Pamuk has his own theories on writing which he has explained in his new book "The Naive and the Sentimentalist".

"There are two kinds of attitudes when you write a novel. You are either naive, that is you are writing unconsciously, or you are a sentimentalist, you are consciously aware of the artificiality of things. A good novelist is both naive and sentimentalist," he said.

Pamuk does not have a political bent of mind yet he comes across as fiercely "political" when it comes to debate politics or to defend his integrity.

"I do not have a political agenda. I do not have a utopian or political message. These things fall on me or rather I fall into political debates because I have to defend my dignity and integrity as an author," he mads a point.

Asked about any of his books particularly close to him, he says, "I found my voice with the novel 'The Black Book'."

However, he loves to discuss one of his most acclaimed novels " The Museum of Innocence".

"I am actually creating such a museum in Istanbul," he said.

"I wanted to look at the infatuation of an elegant Turkish man in the 70s and 80s and examine issues such as sexual politics, the taboo of virginity and the everyday rituals that make up a love story. I do believe, rather naively perhaps, that the human heart is the same everywhere, though our histories, cultures, classes and individual stories make us different," Pamuk said.

While in India for the Jaipur Literature Festival, Pamuk was seen mostly in the company of writer Kiran Desai.

Daughter of celebrated Indian writer Anita Desai, Kiran's "The Inheritance of Loss" got her instant limelight and the Booker.

When asked about her, Pamuk said, "my love life is a secret everyone knows about." "I am interested in the question of love. What happens to us when we fall in love and how human beings are capable of entertaining contradictory emotions, sentiments, attitudes," he said.

"I deliberately wish to write about love but not to put it on any pedestal.
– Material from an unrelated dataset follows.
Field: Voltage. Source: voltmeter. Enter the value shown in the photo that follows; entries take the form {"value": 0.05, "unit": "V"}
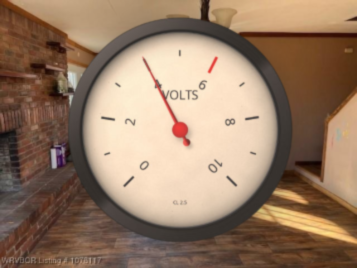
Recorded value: {"value": 4, "unit": "V"}
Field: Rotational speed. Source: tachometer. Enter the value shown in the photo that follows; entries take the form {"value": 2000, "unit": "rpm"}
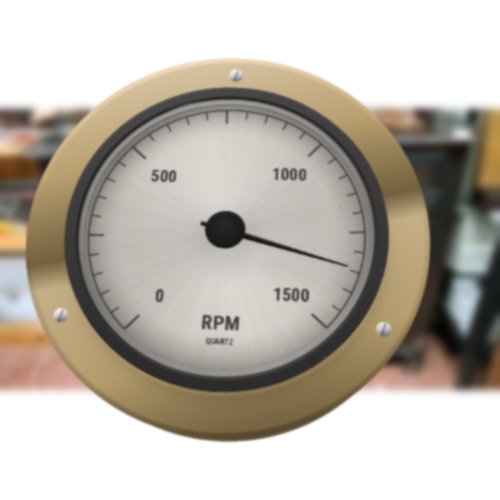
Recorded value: {"value": 1350, "unit": "rpm"}
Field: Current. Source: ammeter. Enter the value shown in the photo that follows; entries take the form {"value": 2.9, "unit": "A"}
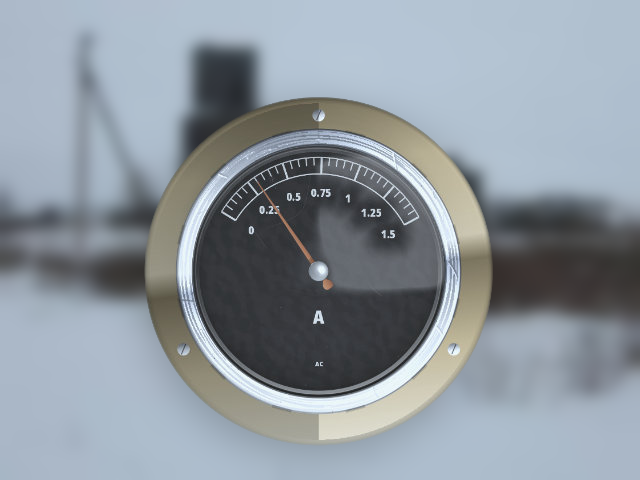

Love attaches itself to objects, because collecting, gathering, cataloguing, categorising lend meaning to objects. They bring the past back to us," the Nobel Laureate emphasized.

Talking of his autobiographical "Istanbul: The Memories of a City", Pamuk said that it is a mix of my experiences with the city and history of the city.

"Of all the things I had wanted to express about my life, only a few had found their way into the book. I could have written another 15-20 volumes describing my experiences. It was then I realised that autobiographies served not to preserve our pasts, but to help us forget them," he said.

Interestingly, Pamuk wanted to be a painter and writing was never on his wishlist.

"In my head, a screw got loose and I stopped painting," he said.